We don’t drive cars like that any more. Those old guzzlers had 10 gallon tanks and dual carbs. Maybe more. Today we have 20 gallon tanks and electronic fuel injection. We can’t use leg muscle for acceleration. We’d hit that enormous truck in front of us. And that’s my complaint!

Last month I had the extreme pleasure of visiting Chicago’s 26 lane “expressways.” There are more huge trucks in Chicago than any city I’ve visited in the last ten years. They belong on the nation’s railroads. Really. And, of course, there are problems with that. Sharing the roads with them is worse. In Chicago they want $4.++ for a gallon of gas. Probably more now, as that was two days ago.

In order to get where you need to be you have to negotiate overly narrow lanes filled with overly wide trucks. They aren’t local delivery trucks. License plates show every state and province in North America. So why is a truck with a California plates crowding me in Chicago? Shouldn’t it be on the back of a railroad car? Isn’t that what those big flatbed Trailer Trains are all about?

Well it turns out America’s railroads are choked by their own success. Here’s how it works. Each train can be about a quarter of a mile long. They use an old system of light signals and radio dispatch to control movement. If there’s a train in the section ahead your train gets a red light. You have to wait until that train is out of the section before you can enter. All the trains behind your train have to wait on you to pass through the next section. The result is the railroads are “at capacity” even though there are thousands of miles of empty track.

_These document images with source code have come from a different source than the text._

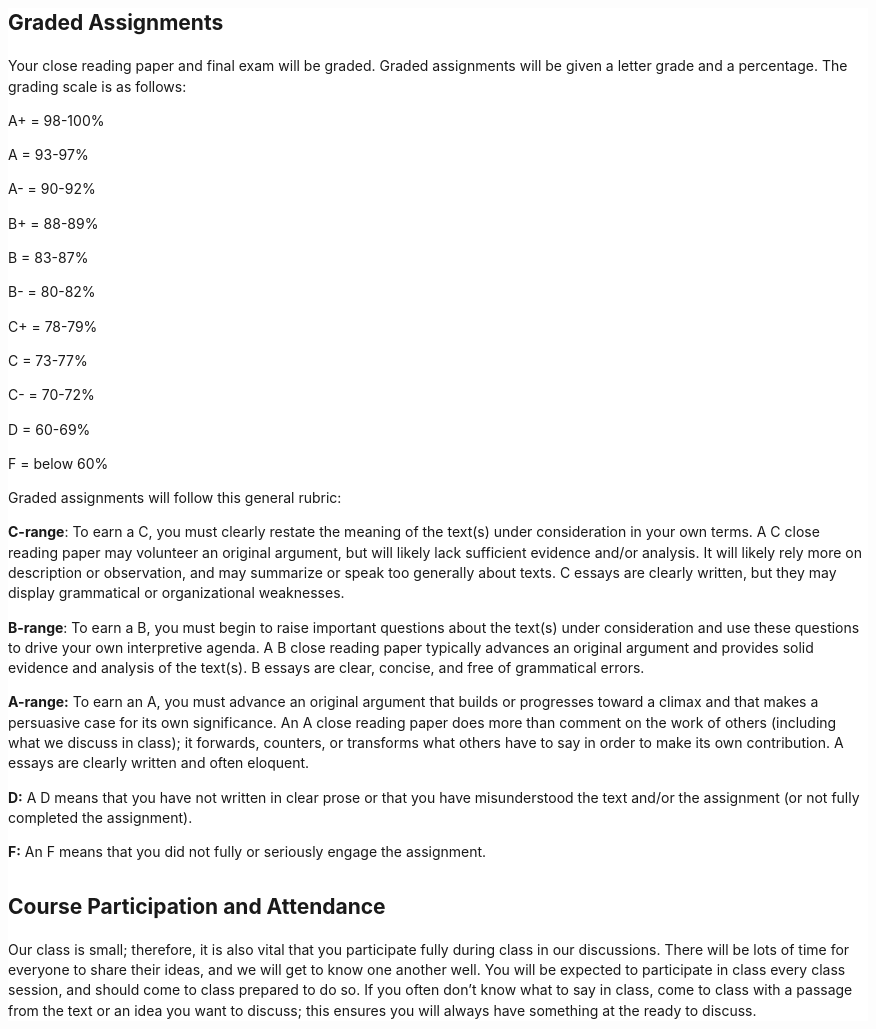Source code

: ## Graded Assignments

Your close reading paper and final exam will be graded. Graded assignments will be given a letter grade and a percentage. The grading scale is as follows:

A+ = 98-100%
  
A = 93-97%
  
A- = 90-92%
  
B+ = 88-89%
  
B = 83-87%
  
B- = 80-82%
  
C+ = 78-79%
  
C = 73-77%
  
C- = 70-72%
  
D = 60-69%
  
F = below 60%

Graded assignments will follow this general rubric:

**C-range**: To earn a C, you must clearly restate the meaning of the text(s) under consideration in your own terms. A C close reading paper may volunteer an original argument, but will likely lack sufficient evidence and/or analysis. It will likely rely more on description or observation, and may summarize or speak too generally about texts. C essays are clearly written, but they may display grammatical or organizational weaknesses.

**B-range**: To earn a B, you must begin to raise important questions about the text(s) under consideration and use these questions to drive your own interpretive agenda. A B close reading paper typically advances an original argument and provides solid evidence and analysis of the text(s). B essays are clear, concise, and free of grammatical errors.

**A-range:** To earn an A, you must advance an original argument that builds or progresses toward a climax and that makes a persuasive case for its own significance. An A close reading paper does more than comment on the work of others (including what we discuss in class); it forwards, counters, or transforms what others have to say in order to make its own contribution. A essays are clearly written and often eloquent.

**D:** A D means that you have not written in clear prose or that you have misunderstood the text and/or the assignment (or not fully completed the assignment).

**F:** An F means that you did not fully or seriously engage the assignment.

## Course Participation and Attendance

Our class is small; therefore, it is also vital that you participate fully during class in our discussions. There will be lots of time for everyone to share their ideas, and we will get to know one another well. You will be expected to participate in class every class session, and should come to class prepared to do so. If you often don’t know what to say in class, come to class with a passage from the text or an idea you want to discuss; this ensures you will always have something at the ready to discuss.
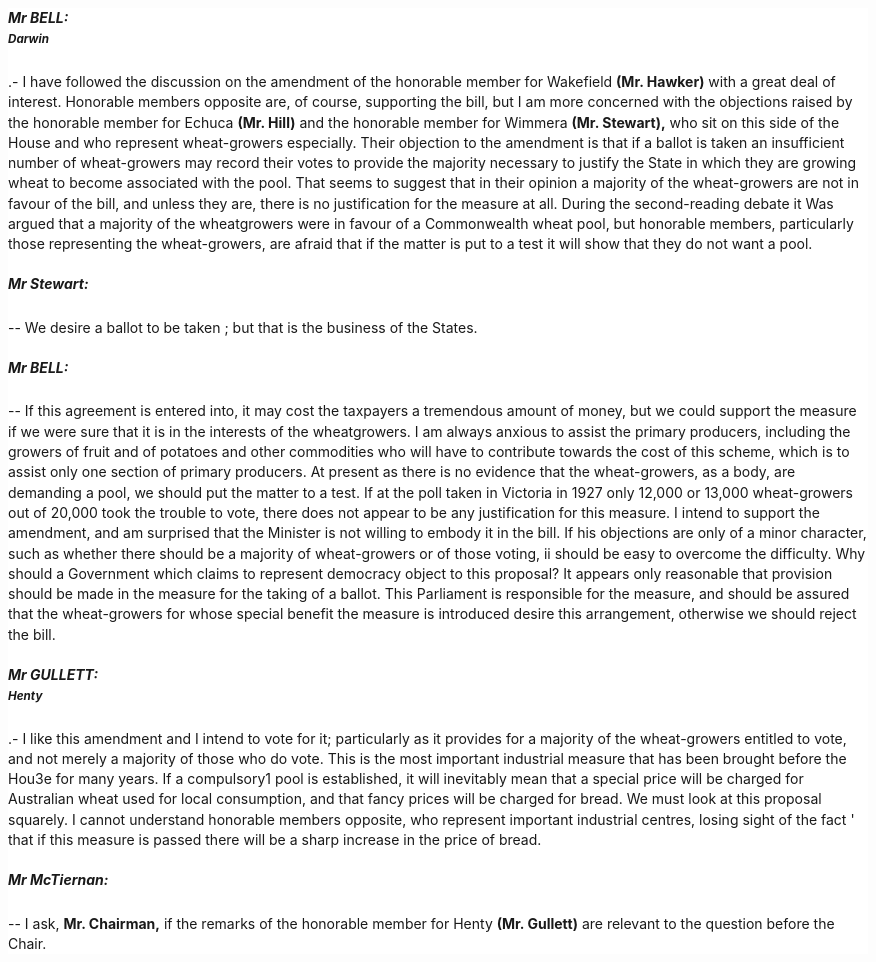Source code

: ##### Mr BELL:<br><small class="text-muted">Darwin</small>

.- I have followed the discussion on the amendment of the honorable member for Wakefield  **(Mr. Hawker)**  with a great deal of interest. Honorable members opposite are, of course, supporting the bill, but I am more concerned with the objections raised by the honorable member for Echuca  **(Mr. Hill)**  and the honorable member for Wimmera  **(Mr. Stewart),**  who sit on this side of the House and who represent wheat-growers especially. Their objection to the amendment is that if a ballot is taken an insufficient number of wheat-growers may record their votes to provide the majority necessary to justify the State in which they are growing wheat to become associated with the pool. That seems to suggest that in their opinion a majority of the wheat-growers are not in favour of the bill, and unless they are, there is no justification for the measure at all. During the second-reading debate it  Was  argued that a majority of the wheatgrowers were in favour of a Commonwealth wheat pool, but honorable members, particularly those representing the wheat-growers, are afraid that if the matter is put to a test it will show that they do not want  a  pool. 

##### Mr Stewart:

--  We desire a ballot to be taken ; but that is the business of the States. 

##### Mr BELL:

-- If this agreement is entered into, it may cost the taxpayers a tremendous amount of money, but we could support the measure if we were sure that it is in the interests of the wheatgrowers. I am always anxious to assist the primary producers, including the growers of fruit and of potatoes and other commodities who will have to contribute towards the cost of this scheme, which is to assist only one section of primary producers. At present as there is no evidence that the wheat-growers, as a body, are demanding a pool, we should put the matter to a test. If at the poll taken in Victoria in 1927 only 12,000 or 13,000 wheat-growers out of 20,000 took the trouble to vote, there does not appear to be any justification for this measure. I intend to support the amendment, and am surprised that the Minister is not willing to embody it in the bill. If his objections are only of a minor character, such as whether there should be a majority of wheat-growers or of those voting, ii should be easy to overcome the difficulty. Why should a Government which claims to represent democracy object to this proposal? It appears only reasonable that provision should be made in the measure for the taking of a ballot. This Parliament is responsible for the measure, and should be assured that the wheat-growers for whose  special benefit the measure is introduced desire this arrangement, otherwise we should reject the bill. 

##### Mr GULLETT:<br><small class="text-muted">Henty</small>

.- I like this amendment and I intend to vote for it; particularly as it provides for a majority of the wheat-growers entitled to vote, and not merely a majority of those who do vote. This is the most important industrial measure that has been brought before the  Hou3e  for many years. If a compulsory1 pool is established, it will inevitably mean that a special price will be charged for Australian wheat used for local consumption, and that fancy prices will be charged for bread. We must look at this proposal squarely. I cannot understand honorable members opposite, who represent important industrial centres, losing sight of the fact ' that if this measure is passed there will be a sharp increase in the price of bread. 

##### Mr McTiernan:

--  I ask,  **Mr. Chairman,**  if the remarks of the honorable member for Henty  **(Mr. Gullett)**  are relevant to the question before the Chair. 
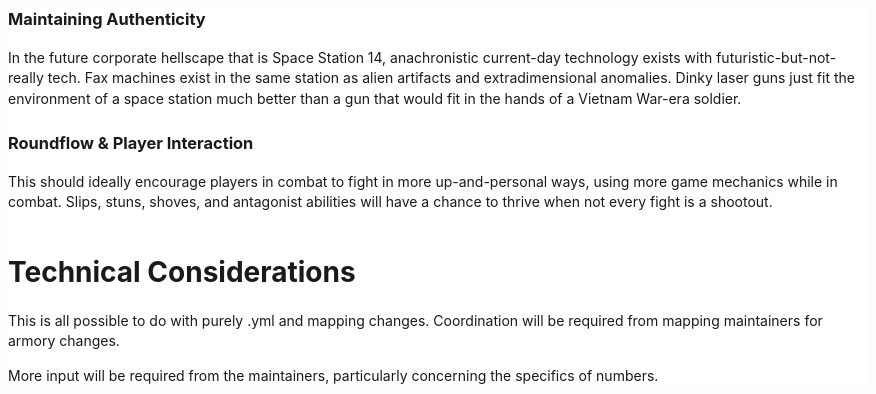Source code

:### Maintaining Authenticity

In the future corporate hellscape that is Space Station 14, anachronistic current-day technology exists with futuristic-but-not-really tech. Fax machines exist in the same station as alien artifacts and extradimensional anomalies. Dinky laser guns just fit the environment of a space station much better than a gun that would fit in the hands of a Vietnam War-era soldier.

### Roundflow & Player Interaction

This should ideally encourage players in combat to fight in more up-and-personal ways, using more game mechanics while in combat. Slips, stuns, shoves, and antagonist abilities will have a chance to thrive when not every fight is a shootout.

# Technical Considerations

This is all possible to do with purely .yml and mapping changes. Coordination will be required from mapping maintainers for armory changes.

More input will be required from the maintainers, particularly concerning the specifics of numbers.
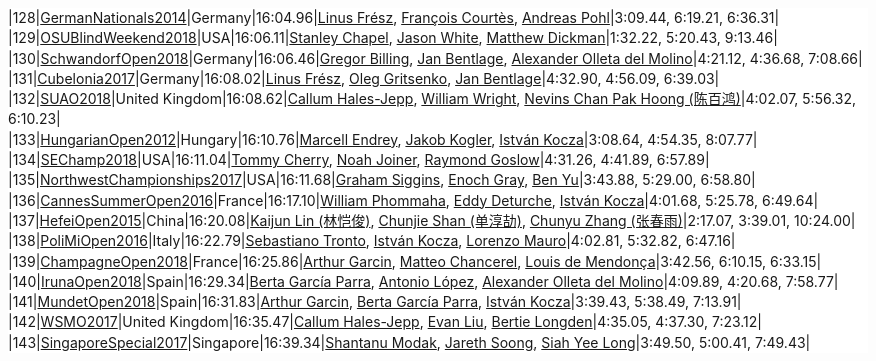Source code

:|128|[GermanNationals2014](https://www.worldcubeassociation.org/competitions/GermanNationals2014)|Germany|16:04.96|[Linus Frész](https://www.worldcubeassociation.org/persons/2011FRES01), [François Courtès](https://www.worldcubeassociation.org/persons/2008COUR01), [Andreas Pohl](https://www.worldcubeassociation.org/persons/2012POHL01)|3:09.44, 6:19.21, 6:36.31|  
|129|[OSUBlindWeekend2018](https://www.worldcubeassociation.org/competitions/OSUBlindWeekend2018)|USA|16:06.11|[Stanley Chapel](https://www.worldcubeassociation.org/persons/2016CHAP04), [Jason White](https://www.worldcubeassociation.org/persons/2016WHIT16), [Matthew Dickman](https://www.worldcubeassociation.org/persons/2013DICK01)|1:32.22, 5:20.43, 9:13.46|  
|130|[SchwandorfOpen2018](https://www.worldcubeassociation.org/competitions/SchwandorfOpen2018)|Germany|16:06.46|[Gregor Billing](https://www.worldcubeassociation.org/persons/2012BILL01), [Jan Bentlage](https://www.worldcubeassociation.org/persons/2010BENT01), [Alexander Olleta del Molino](https://www.worldcubeassociation.org/persons/2008OLLE01)|4:21.12, 4:36.68, 7:08.66|  
|131|[Cubelonia2017](https://www.worldcubeassociation.org/competitions/Cubelonia2017)|Germany|16:08.02|[Linus Frész](https://www.worldcubeassociation.org/persons/2011FRES01), [Oleg Gritsenko](https://www.worldcubeassociation.org/persons/2011GRIT01), [Jan Bentlage](https://www.worldcubeassociation.org/persons/2010BENT01)|4:32.90, 4:56.09, 6:39.03|  
|132|[SUAO2018](https://www.worldcubeassociation.org/competitions/SUAO2018)|United Kingdom|16:08.62|[Callum Hales-Jepp](https://www.worldcubeassociation.org/persons/2012HALE01), [William Wright](https://www.worldcubeassociation.org/persons/2015WRIG07), [Nevins Chan Pak Hoong (陈百鸿)](https://www.worldcubeassociation.org/persons/2010CHAN20)|4:02.07, 5:56.32, 6:10.23|  
|133|[HungarianOpen2012](https://www.worldcubeassociation.org/competitions/HungarianOpen2012)|Hungary|16:10.76|[Marcell Endrey](https://www.worldcubeassociation.org/persons/2007ENDR01), [Jakob Kogler](https://www.worldcubeassociation.org/persons/2011KOGL01), [István Kocza](https://www.worldcubeassociation.org/persons/2005KOCZ01)|3:08.64, 4:54.35, 8:07.77|  
|134|[SEChamp2018](https://www.worldcubeassociation.org/competitions/SEChamp2018)|USA|16:11.04|[Tommy Cherry](https://www.worldcubeassociation.org/persons/2015CHER07), [Noah Joiner](https://www.worldcubeassociation.org/persons/2015JOIN01), [Raymond Goslow](https://www.worldcubeassociation.org/persons/2014GOSL01)|4:31.26, 4:41.89, 6:57.89|  
|135|[NorthwestChampionships2017](https://www.worldcubeassociation.org/competitions/NorthwestChampionships2017)|USA|16:11.68|[Graham Siggins](https://www.worldcubeassociation.org/persons/2016SIGG01), [Enoch Gray](https://www.worldcubeassociation.org/persons/2012GRAY01), [Ben Yu](https://www.worldcubeassociation.org/persons/2011YUBE01)|3:43.88, 5:29.00, 6:58.80|  
|136|[CannesSummerOpen2016](https://www.worldcubeassociation.org/competitions/CannesSummerOpen2016)|France|16:17.10|[William Phommaha](https://www.worldcubeassociation.org/persons/2015PHOM01), [Eddy Deturche](https://www.worldcubeassociation.org/persons/2014DETU01), [István Kocza](https://www.worldcubeassociation.org/persons/2005KOCZ01)|4:01.68, 5:25.78, 6:49.64|  
|137|[HefeiOpen2015](https://www.worldcubeassociation.org/competitions/HefeiOpen2015)|China|16:20.08|[Kaijun Lin (林恺俊)](https://www.worldcubeassociation.org/persons/2013LINK01), [Chunjie Shan (单淳劼)](https://www.worldcubeassociation.org/persons/2013SHAN02), [Chunyu Zhang (张春雨)](https://www.worldcubeassociation.org/persons/2011ZHAN24)|2:17.07, 3:39.01, 10:24.00|  
|138|[PoliMiOpen2016](https://www.worldcubeassociation.org/competitions/PoliMiOpen2016)|Italy|16:22.79|[Sebastiano Tronto](https://www.worldcubeassociation.org/persons/2011TRON02), [István Kocza](https://www.worldcubeassociation.org/persons/2005KOCZ01), [Lorenzo Mauro](https://www.worldcubeassociation.org/persons/2014MAUR06)|4:02.81, 5:32.82, 6:47.16|  
|139|[ChampagneOpen2018](https://www.worldcubeassociation.org/competitions/ChampagneOpen2018)|France|16:25.86|[Arthur Garcin](https://www.worldcubeassociation.org/persons/2014GARC27), [Matteo Chancerel](https://www.worldcubeassociation.org/persons/2017CHAN16), [Louis de Mendonça](https://www.worldcubeassociation.org/persons/2013MEND03)|3:42.56, 6:10.15, 6:33.15|  
|140|[IrunaOpen2018](https://www.worldcubeassociation.org/competitions/IrunaOpen2018)|Spain|16:29.34|[Berta García Parra](https://www.worldcubeassociation.org/persons/2014PARR02), [Antonio López](https://www.worldcubeassociation.org/persons/2014LOPE04), [Alexander Olleta del Molino](https://www.worldcubeassociation.org/persons/2008OLLE01)|4:09.89, 4:20.68, 7:58.77|  
|141|[MundetOpen2018](https://www.worldcubeassociation.org/competitions/MundetOpen2018)|Spain|16:31.83|[Arthur Garcin](https://www.worldcubeassociation.org/persons/2014GARC27), [Berta García Parra](https://www.worldcubeassociation.org/persons/2014PARR02), [István Kocza](https://www.worldcubeassociation.org/persons/2005KOCZ01)|3:39.43, 5:38.49, 7:13.91|  
|142|[WSMO2017](https://www.worldcubeassociation.org/competitions/WSMO2017)|United Kingdom|16:35.47|[Callum Hales-Jepp](https://www.worldcubeassociation.org/persons/2012HALE01), [Evan Liu](https://www.worldcubeassociation.org/persons/2009LIUE01), [Bertie Longden](https://www.worldcubeassociation.org/persons/2014LONG06)|4:35.05, 4:37.30, 7:23.12|  
|143|[SingaporeSpecial2017](https://www.worldcubeassociation.org/competitions/SingaporeSpecial2017)|Singapore|16:39.34|[Shantanu Modak](https://www.worldcubeassociation.org/persons/2014MODA01), [Jareth Soong](https://www.worldcubeassociation.org/persons/2016SOON01), [Siah Yee Long](https://www.worldcubeassociation.org/persons/2015LONG01)|3:49.50, 5:00.41, 7:49.43|  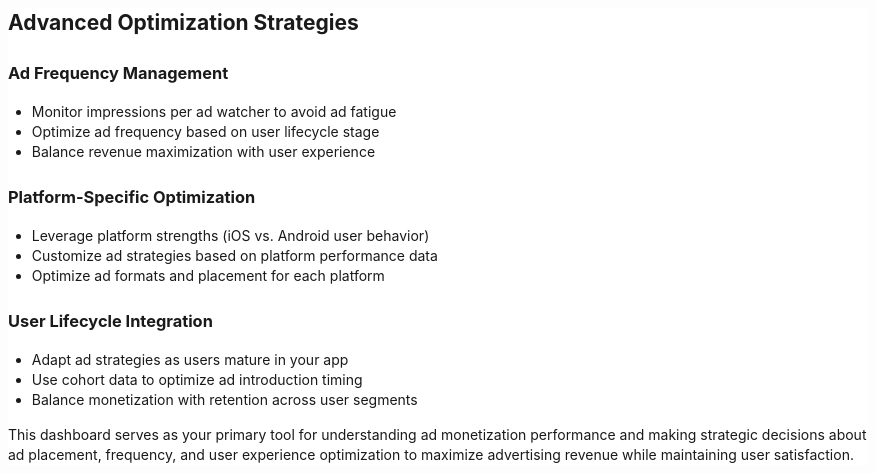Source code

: ## Advanced Optimization Strategies

### Ad Frequency Management
- Monitor impressions per ad watcher to avoid ad fatigue
- Optimize ad frequency based on user lifecycle stage
- Balance revenue maximization with user experience

### Platform-Specific Optimization
- Leverage platform strengths (iOS vs. Android user behavior)
- Customize ad strategies based on platform performance data
- Optimize ad formats and placement for each platform

### User Lifecycle Integration
- Adapt ad strategies as users mature in your app
- Use cohort data to optimize ad introduction timing
- Balance monetization with retention across user segments

This dashboard serves as your primary tool for understanding ad monetization performance and making strategic decisions about ad placement, frequency, and user experience optimization to maximize advertising revenue while maintaining user satisfaction.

But wait; don’t we have GPS and computer dispatch systems? Yes, we use them on trucks. But we don’t have that technology on trains yet. See, one very real problem is a train can’t stop within its own sight distance. If a truck comes around a corner and there’s traffic ahead it can slow down or stop pretty quickly. A train can’t. It has steel wheels and steel track. It slides.
That’s why trains have loud horns at grade crossings. Instead of stopping for traffic it just tries to scare it off.

The effect is America’s railroads are generally empty. A quarter mile long train occupies a 50 mile section of track. One train.

Ok, so why don’t we get GPS and computer dispatch systems on the railroads? I don’t know. They’ve never used those kinds of systems except for tracking payloads. Allegedly. It would be easy if the train people would just look around and open their minds.

Also they need to bring all the trains onto the systems at the same time. If a few have it and the rest don’t it might be interesting. But inefficient. And what about the equipment itself? If only one unit failed to function we could have a train wreck in Nebraska that would shut down California. And we need California, even though they don’t need us.

Oh, and if we figured out how to convert the railroads to 100% high tech dispatch can you think of other problems?

The answer is yes. Send me answers about what you think might be the other problems. Meanwhile, lobby your legislators about it. If we have fewer trucks on the road we could have smoother traffic and save gas.

Al

1 comment:

Leland said...

Al,

Having recently traveled myself along the Union Pacific route through Nebraska and Wyoming I think you missed something! As we drove down I-80 towards Wyoming we saw longer than a quarter mile trains with around 200 cars all filled with COAL. It wasn't just one at a time, it was one right after the other. The switchyards were also filled with either full cars headed East of empty ones headed West.

Maybe the reason that the trains are not carrying trucks is that they are too busy carrying coal.